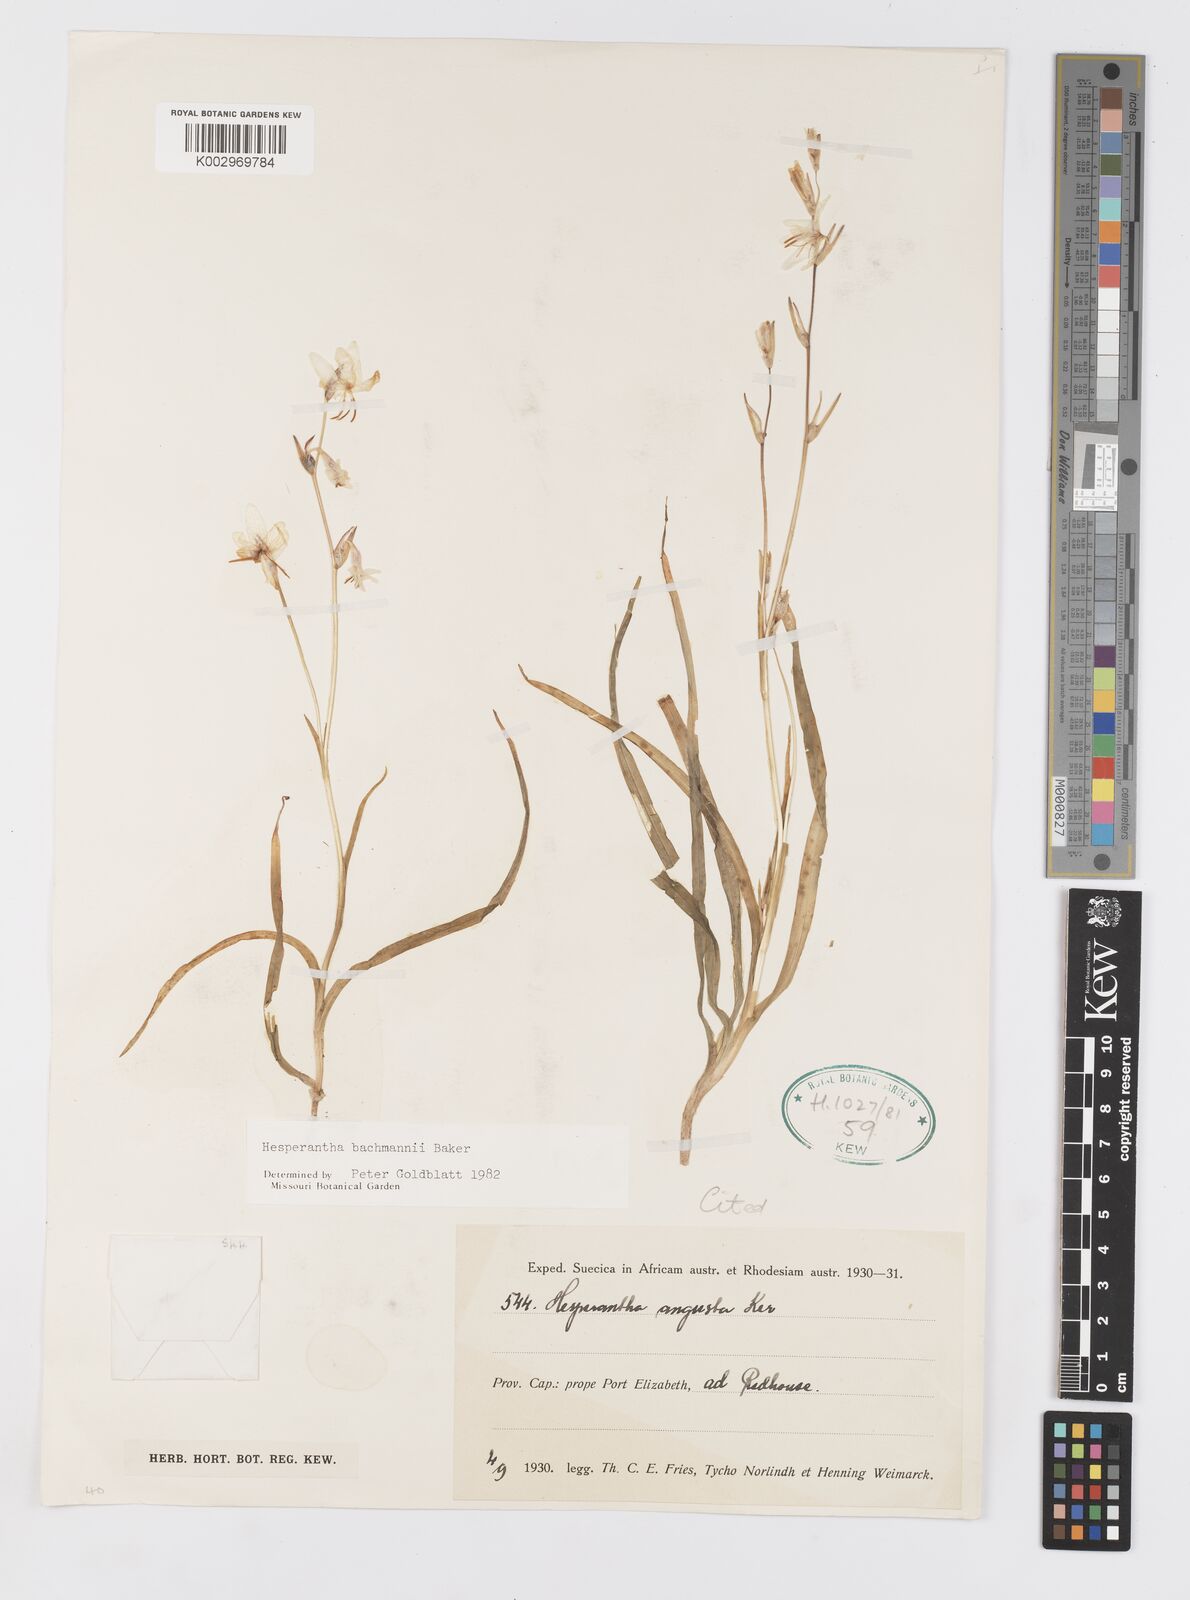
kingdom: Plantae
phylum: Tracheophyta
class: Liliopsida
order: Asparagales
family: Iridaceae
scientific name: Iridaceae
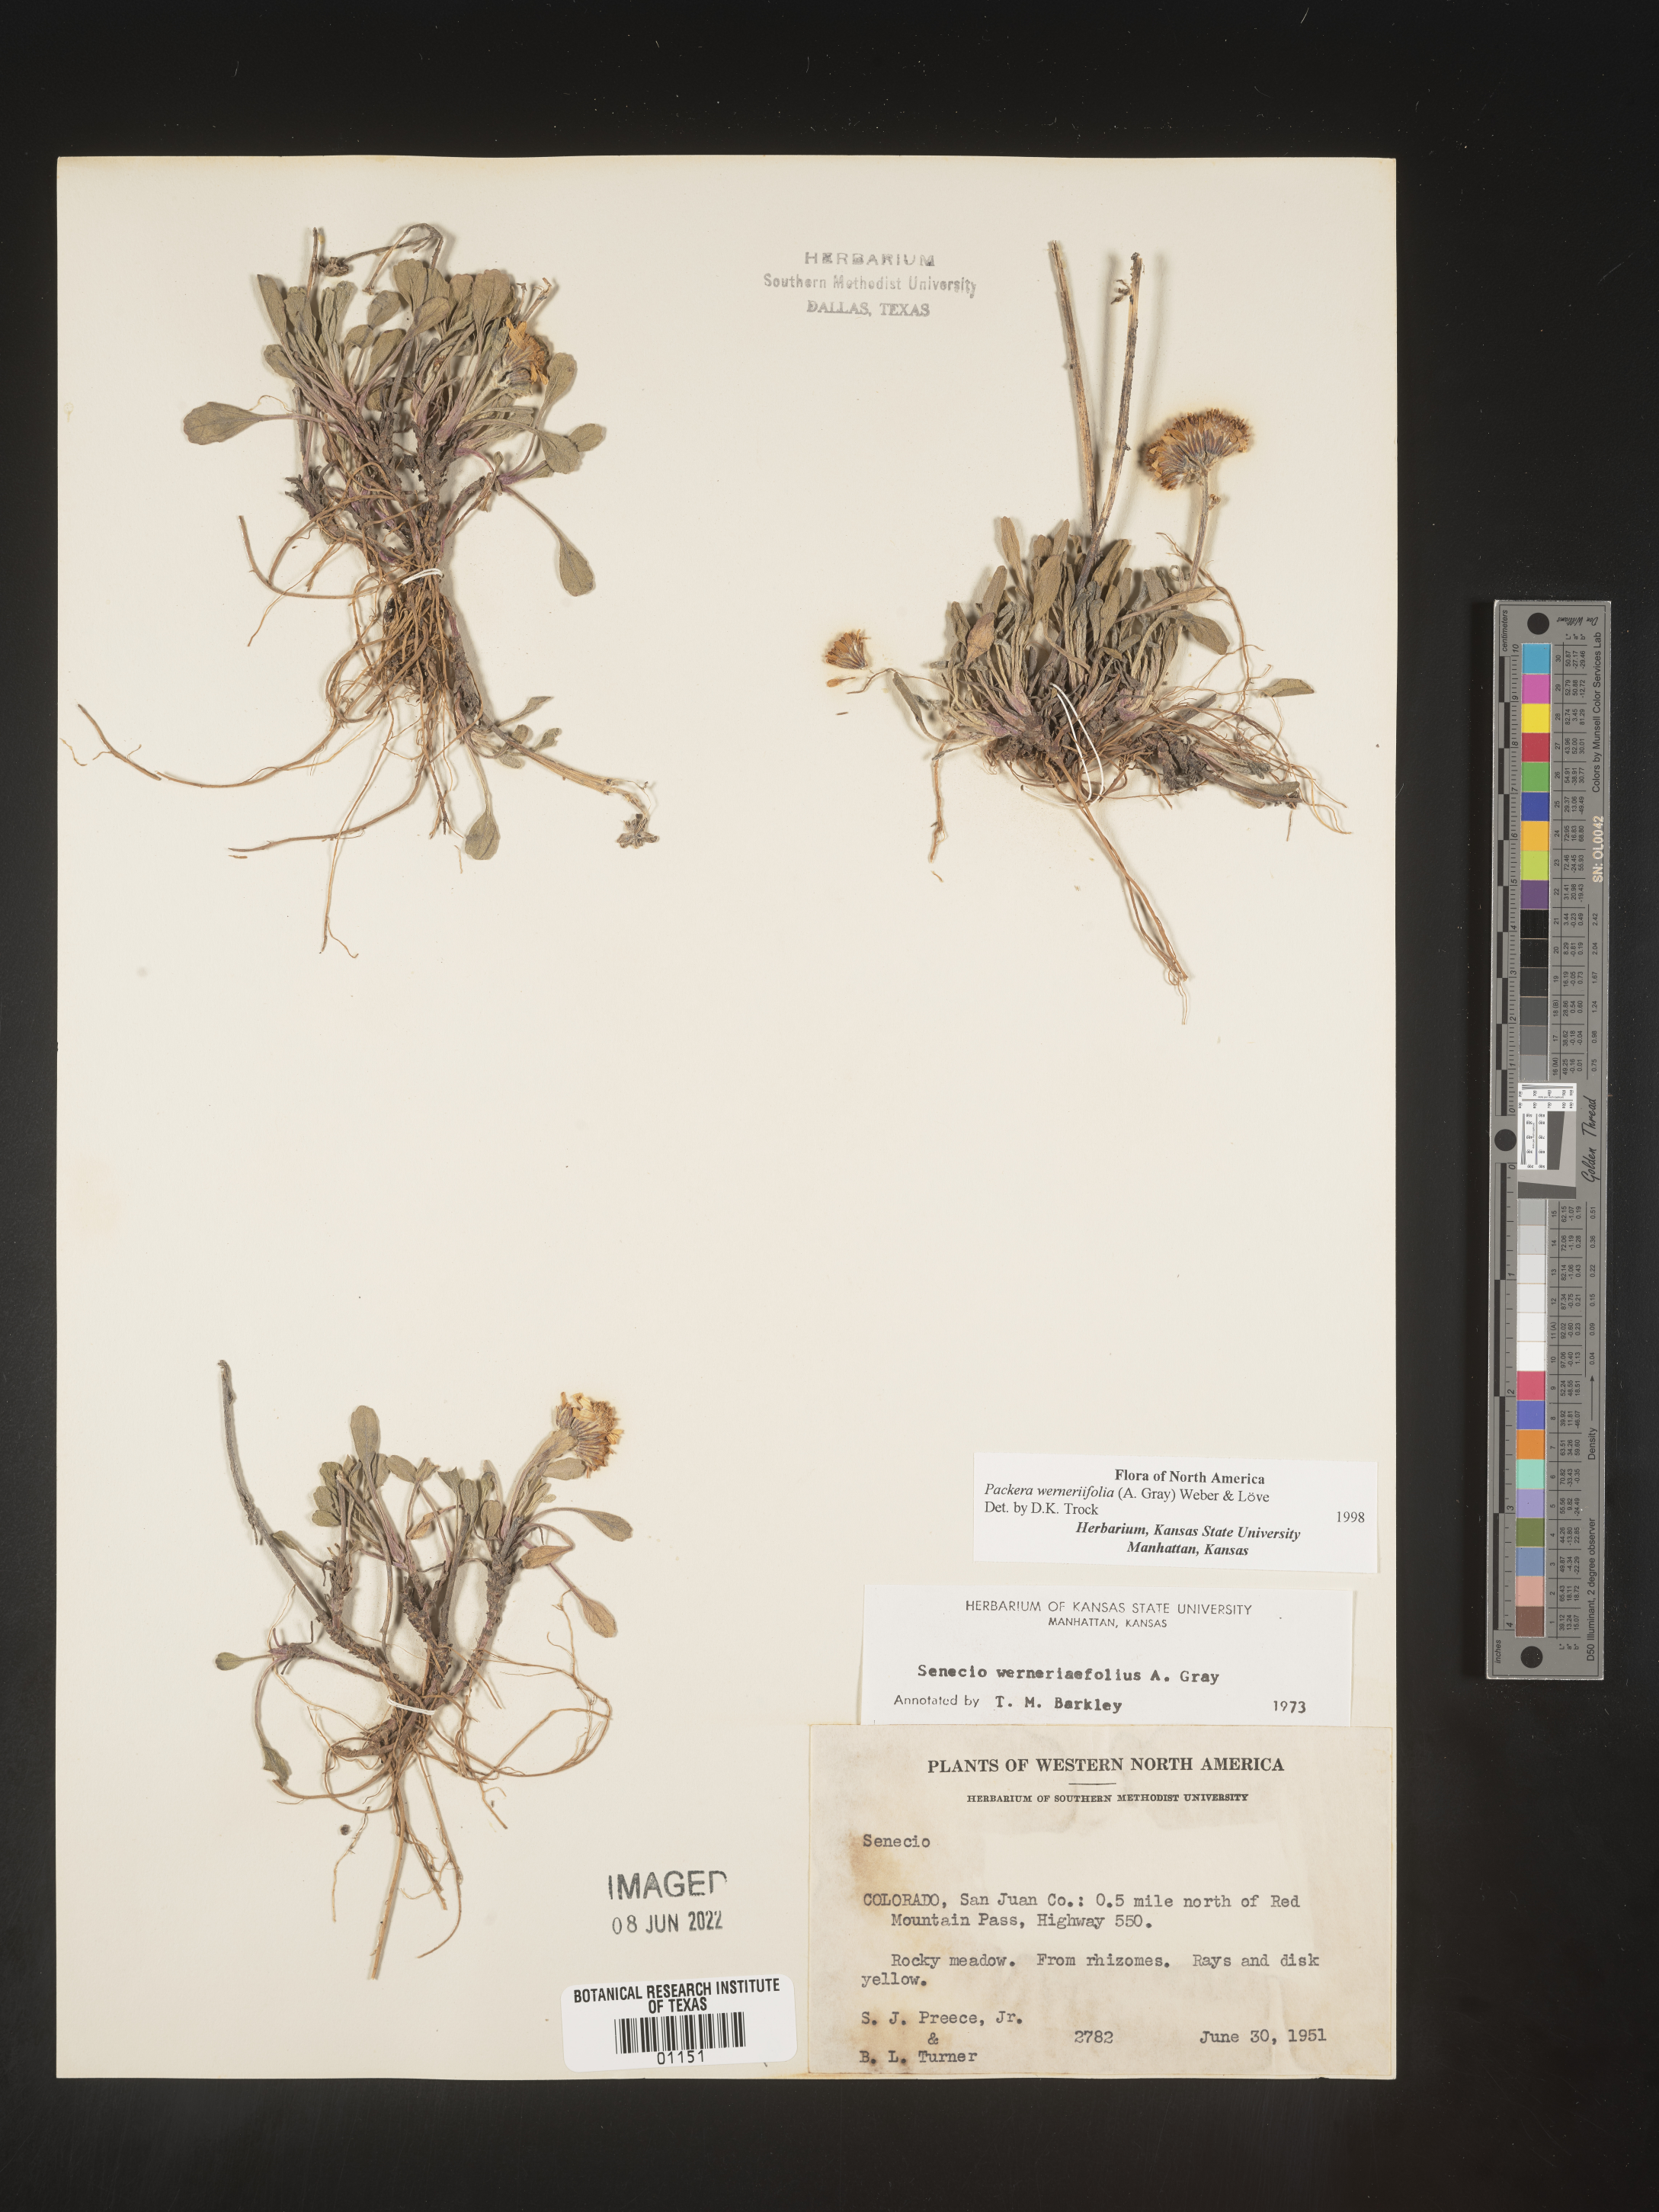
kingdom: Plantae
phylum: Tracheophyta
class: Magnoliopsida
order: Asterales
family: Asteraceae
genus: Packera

- - - - -

Reproduce every line of text in all the entries above, word for word and in order, leaving out the pictures.

> **Response to the exercise**
kingdom: Plantae
phylum: Tracheophyta
class: Liliopsida
order: Asparagales
family: Iridaceae
scientific name: Iridaceae
kingdom: Plantae
phylum: Tracheophyta
class: Magnoliopsida
order: Asterales
family: Asteraceae
genus: Packera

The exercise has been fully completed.